Additionally, there's a challenge: how can we switch back to the primary cluster after recovery?
Two clusters with bidirectional replication
It's very complex, and the resource naming conflict should be handled by the business application. You can contact us for more details: https://www.automq.com/contact
Is there a one-size-fits-all solution?
Can we use two clusters to ensure latency, availability, ordering, and consistency together? I don't think so. Consistency is the challenge here. Essentially, we need a single Raft or Paxos controller to achieve consensus. But if we use a Paxos controller to combine two clusters, I believe they would ultimately merge into one cluster again.
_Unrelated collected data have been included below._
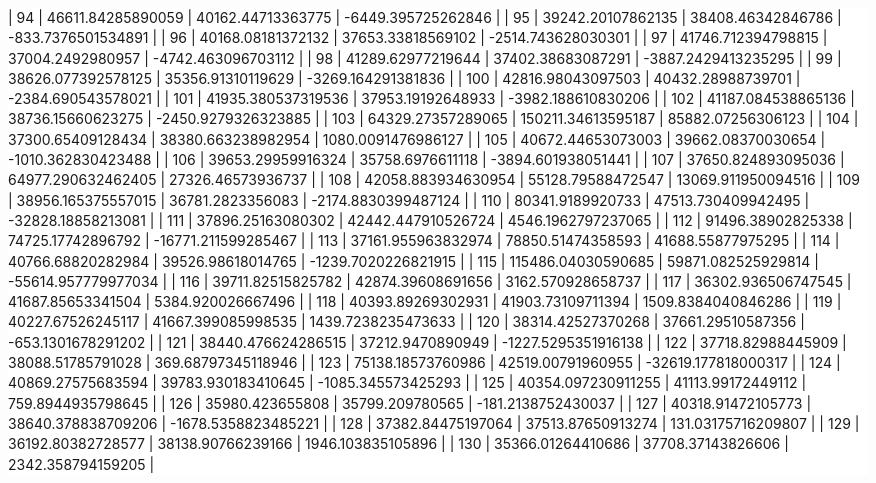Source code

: | 94 | 46611.84285890059 | 40162.44713363775 | -6449.395725262846 |
| 95 | 39242.20107862135 | 38408.46342846786 | -833.7376501534891 |
| 96 | 40168.08181372132 | 37653.33818569102 | -2514.743628030301 |
| 97 | 41746.712394798815 | 37004.2492980957 | -4742.463096703112 |
| 98 | 41289.62977219644 | 37402.38683087291 | -3887.2429413235295 |
| 99 | 38626.077392578125 | 35356.91310119629 | -3269.164291381836 |
| 100 | 42816.98043097503 | 40432.28988739701 | -2384.690543578021 |
| 101 | 41935.380537319536 | 37953.19192648933 | -3982.188610830206 |
| 102 | 41187.084538865136 | 38736.15660623275 | -2450.9279326323885 |
| 103 | 64329.27357289065 | 150211.34613595187 | 85882.07256306123 |
| 104 | 37300.65409128434 | 38380.663238982954 | 1080.0091476986127 |
| 105 | 40672.44653073003 | 39662.08370030654 | -1010.362830423488 |
| 106 | 39653.29959916324 | 35758.6976611118 | -3894.601938051441 |
| 107 | 37650.824893095036 | 64977.290632462405 | 27326.46573936737 |
| 108 | 42058.883934630954 | 55128.79588472547 | 13069.911950094516 |
| 109 | 38956.165375557015 | 36781.2823356083 | -2174.8830399487124 |
| 110 | 80341.9189920733 | 47513.730409942495 | -32828.18858213081 |
| 111 | 37896.25163080302 | 42442.447910526724 | 4546.1962797237065 |
| 112 | 91496.38902825338 | 74725.17742896792 | -16771.211599285467 |
| 113 | 37161.955963832974 | 78850.51474358593 | 41688.55877975295 |
| 114 | 40766.68820282984 | 39526.98618014765 | -1239.7020226821915 |
| 115 | 115486.04030590685 | 59871.082525929814 | -55614.957779977034 |
| 116 | 39711.82515825782 | 42874.39608691656 | 3162.570928658737 |
| 117 | 36302.936506747545 | 41687.85653341504 | 5384.920026667496 |
| 118 | 40393.89269302931 | 41903.73109711394 | 1509.8384040846286 |
| 119 | 40227.67526245117 | 41667.399085998535 | 1439.7238235473633 |
| 120 | 38314.42527370268 | 37661.29510587356 | -653.1301678291202 |
| 121 | 38440.476624286515 | 37212.9470890949 | -1227.5295351916138 |
| 122 | 37718.82988445909 | 38088.51785791028 | 369.68797345118946 |
| 123 | 75138.18573760986 | 42519.00791960955 | -32619.177818000317 |
| 124 | 40869.27575683594 | 39783.930183410645 | -1085.345573425293 |
| 125 | 40354.097230911255 | 41113.99172449112 | 759.8944935798645 |
| 126 | 35980.423655808 | 35799.209780565 | -181.2138752430037 |
| 127 | 40318.91472105773 | 38640.378838709206 | -1678.5358823485221 |
| 128 | 37382.84475197064 | 37513.87650913274 | 131.03175716209807 |
| 129 | 36192.80382728577 | 38138.90766239166 | 1946.103835105896 |
| 130 | 35366.01264410686 | 37708.37143826606 | 2342.358794159205 |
If you opt for failover support between two Kafka clusters, AutoMQ is your best choice. It is highly scalable, allowing you to maintain a small, cost-effective standby AutoMQ cluster for recovery. In the event your primary cluster goes down, you can quickly scale out your secondary AutoMQ cluster within a minute to handle your traffic seamlessly.
Conclusion
This article has examined various client-side strategies for enhancing the reliability and resilience of Kafka applications in the face of underlying service failures. Each strategy involves trade-offs between latency, availability, ordering, and consistency, emphasizing the need for SLA-driven design tailored to specific business requirements. While single-cluster strategies like adaptive partitioning and backpressure offer balanced trade-offs, multi-cluster approaches provide higher availability but often sacrifice consistency.
In summary, achieving a perfect solution that satisfies all dimensions is challenging, but vendors like AutoMQ(https://github.com/AutoMQ/automq) offer scalable and efficient failover support. By carefully selecting and combining these strategies, organizations can significantly improve the reliability of their Kafka applications, ensuring they meet the unique needs of their data architecture.